Hypoxia-induced alterations in Ca2+ mobilization in brain microvascular endothelial cells

To investigate the possible cellular mechanisms of the ischemia-induced impairments of cerebral microcirculation, we investigated the effects of hypoxia/reoxygenation on the intracellular Ca2+ concentration ([Ca2+](i)) in bovine brain microvascular endothelial cells (BBEC). In the cells kept in normal air, ATP elicited Ca2+ oscillations in a concentration-dependent manner. When the cells were exposed to hypoxia for 6 h and subsequent reoxygenation for 45 min, the basal level of [Ca2+](i) was increased from 32.4 to 63.3 nM, and ATP did not induce Ca2+ oscillations.

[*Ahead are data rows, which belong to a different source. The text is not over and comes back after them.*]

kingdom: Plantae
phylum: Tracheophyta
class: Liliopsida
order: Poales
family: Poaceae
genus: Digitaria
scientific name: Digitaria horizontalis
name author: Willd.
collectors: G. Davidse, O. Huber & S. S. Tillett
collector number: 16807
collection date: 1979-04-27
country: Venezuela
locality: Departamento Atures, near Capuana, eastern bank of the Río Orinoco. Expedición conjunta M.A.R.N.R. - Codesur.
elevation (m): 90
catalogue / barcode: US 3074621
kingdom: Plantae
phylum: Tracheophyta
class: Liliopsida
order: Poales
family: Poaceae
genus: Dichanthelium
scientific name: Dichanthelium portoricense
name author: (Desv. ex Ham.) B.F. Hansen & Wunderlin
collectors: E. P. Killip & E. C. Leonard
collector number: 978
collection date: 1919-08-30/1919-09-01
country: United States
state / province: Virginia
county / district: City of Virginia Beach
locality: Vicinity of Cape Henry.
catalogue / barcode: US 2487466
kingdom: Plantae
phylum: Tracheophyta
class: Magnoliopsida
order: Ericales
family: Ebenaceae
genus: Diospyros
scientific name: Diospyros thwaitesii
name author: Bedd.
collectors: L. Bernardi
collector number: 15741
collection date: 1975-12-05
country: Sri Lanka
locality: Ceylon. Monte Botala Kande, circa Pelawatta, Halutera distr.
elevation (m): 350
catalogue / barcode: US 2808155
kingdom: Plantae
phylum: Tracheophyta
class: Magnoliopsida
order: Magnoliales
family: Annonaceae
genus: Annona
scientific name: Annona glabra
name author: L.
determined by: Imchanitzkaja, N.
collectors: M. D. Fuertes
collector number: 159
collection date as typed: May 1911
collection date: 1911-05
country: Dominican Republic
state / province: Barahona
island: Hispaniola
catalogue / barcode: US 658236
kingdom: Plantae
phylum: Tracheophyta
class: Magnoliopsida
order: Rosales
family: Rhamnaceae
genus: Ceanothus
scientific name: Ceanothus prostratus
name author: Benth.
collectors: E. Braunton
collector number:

Hypoxia/reoxygenation also inhibited capacitative Ca2+ entry (CCE), which was evoked by thapsigargin (Delta [Ca2+](i-CCE): control, 62.3 +/- 3.1 nM; hypoxia/ reoxygenation, 17.0 +/- 1.8 nM). The impairments of Ca2+ oscillations and CCE, but not basal [Ca2+](i), were restored by superoxide dismutase and the inhibitors of mitochondrial electron transport, rotenone and thenoyltrifluoroacetone (TTFA). By using a superoxide anion (O-2(-))-sensitive luciferin derivative MCLA, we confirmed that the production of O-2(-) was induced by hypoxia/ reoxygenation and was prevented by rotenone and TTFA. These results indicate that hypoxia/ reoxygenation generates O-2(-) at mitochondria and impairs some Ca2+ mobilizing properties in BBEC.